Thursday, January 30, 2014

Sage Implement

Last Friday evening, I started to watch 2 Guns, with Mark Wahlberg and Denzel Washington. I thought I might like it because I loved The Other Guys, with Mark Wahlberg and Will Ferrell, and while I could see that Mark Wahlberg was going to be just as funny as in the other movie, 2 Guns was a lot more violent, so, after an early act of animal cruelty, I stopped it and went on to Detachment, with Adrien Brody and Marcia Gay Harden, an absolutely harrowing tale of incorrigible high school students and their traumatized teachers; it also featured an act of animal cruelty. It was beautifully made and Adrien Brody is wonderful, but it’s difficult to watch.

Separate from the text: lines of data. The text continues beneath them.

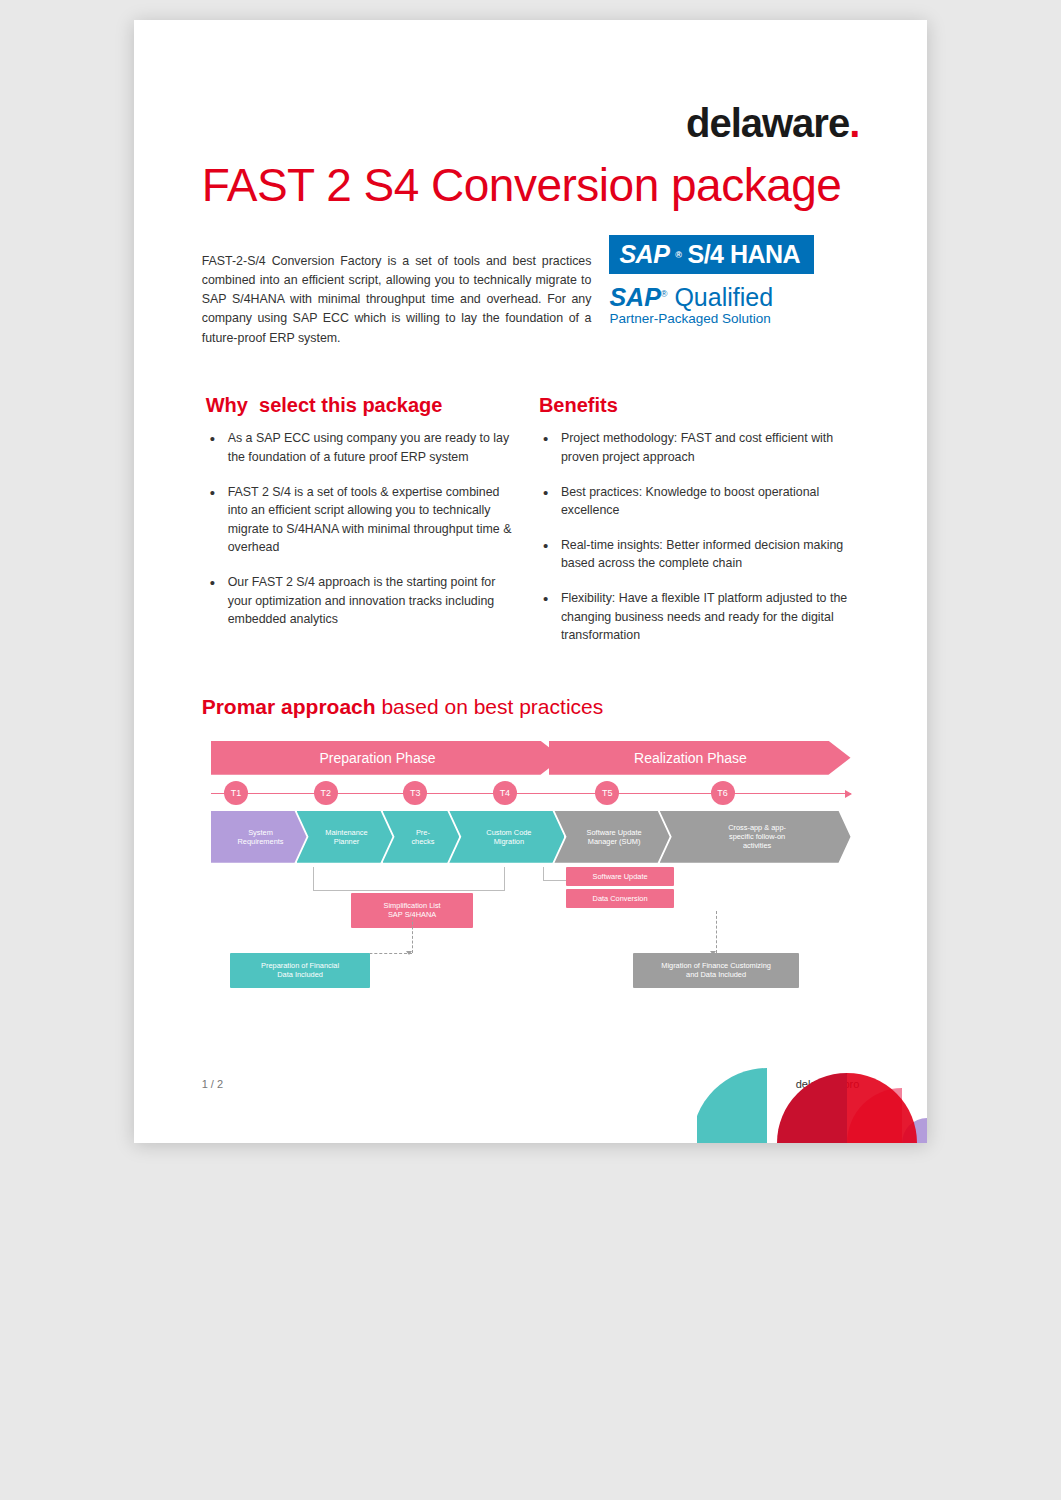delaware.
FAST 2 S4 Conversion package
FAST-2-S/4 Conversion Factory is a set of tools and best practices combined into an efficient script, allowing you to technically migrate to SAP S/4HANA with minimal throughput time and overhead. For any company using SAP ECC which is willing to lay the foundation of a future-proof ERP system.
SAP® S/4 HANA
SAP® Qualified
Partner-Packaged Solution
Why select this package
As a SAP ECC using company you are ready to lay the foundation of a future proof ERP system
FAST 2 S/4 is a set of tools & expertise combined into an efficient script allowing you to technically migrate to S/4HANA with minimal throughput time & overhead
Our FAST 2 S/4 approach is the starting point for your optimization and innovation tracks including embedded analytics
Benefits
Project methodology: FAST and cost efficient with proven project approach
Best practices: Knowledge to boost operational excellence
Real-time insights: Better informed decision making based across the complete chain
Flexibility: Have a flexible IT platform adjusted to the changing business needs and ready for the digital transformation
Promar approach based on best practices
Preparation Phase
Realization Phase
T1
T2
T3
T4
T5
T6
System
Requirements
Maintenance
Planner
Pre-
checks
Custom Code
Migration
Software Update
Manager (SUM)
Cross-app & app-
specific follow-on
activities
Simplification List
SAP S/4HANA
Software Update
Data Conversion
Preparation of Financial
Data Included
Migration of Finance Customizing
and Data Included
1 / 2
delaware.pro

Last Saturday, I met Ann Marie for lunch at the cafĂ© one block down Page St. from the San Francisco Zen Center. I had two poached eggs atop tomato slices on crispy biscuits, along with rosemary home fries. Ann Marie had passed by a farmers’ market on her way to town and brought me a handsome baton, you might say, made of freshly harvested sage wrapped in red twine. Or perhaps it was more a thing, or a bat, or a clump. Anyway, it was a pleasing item with a  lovely smell.

After lunch, we walked in Hayes Valley, spending a good while in the sake store, looking at all the lovely bottles. We also thoroughly investigated the objects in Zonal and I bought a yellow bowl. Next we went in search of a pair of shoes Ann Marie had noticed in a window while on her way to meet me, red lace-ups with metallic elements. When we got to the store, she spotted a 50% off corner in the store, so we went in, and lo and behold, the wondrous shoes were among those on sale, but Ann Marie murmured, “They’re $300 shoes.”

“After or before the fifty percent off?”

“After.” Sure enough, these shoes cost $595 (for both of them). Hayes Valley underwent gentrification long ago, but at this point, it seems to have shot a level or two past that.

Next we went into Ananda Fuara for light refreshments—I had ginger tea and a side of naan—and then Ann Marie headed home and I walked up to 24th St. via Folsom St, for a 13,000-steps day. I stocked up on novels at Modern Times, picked up a burrito at Papalote and came home.

I’ve changed my mind again about eating fish, inspired in part by my father, who said he plans to keep eating Alaska salmon; he thinks it’s probably far enough from Fukushima. I just don’t feel well without that little dab of animal protein, it seems, and let’s face it, it’s a person-eat-fish world. If God didn’t want us to eat fish, he would have equipped them with middle fingers to flip us off with and funds to hire attorneys. I did some Duck Ducking (i.e., I employed the excellent search engine Duck Duck Go, which does not gather data about its users) and have ordered some canned Alaska sockeye salmon from Vital Choice, which tests for common pollutants and also for radiation.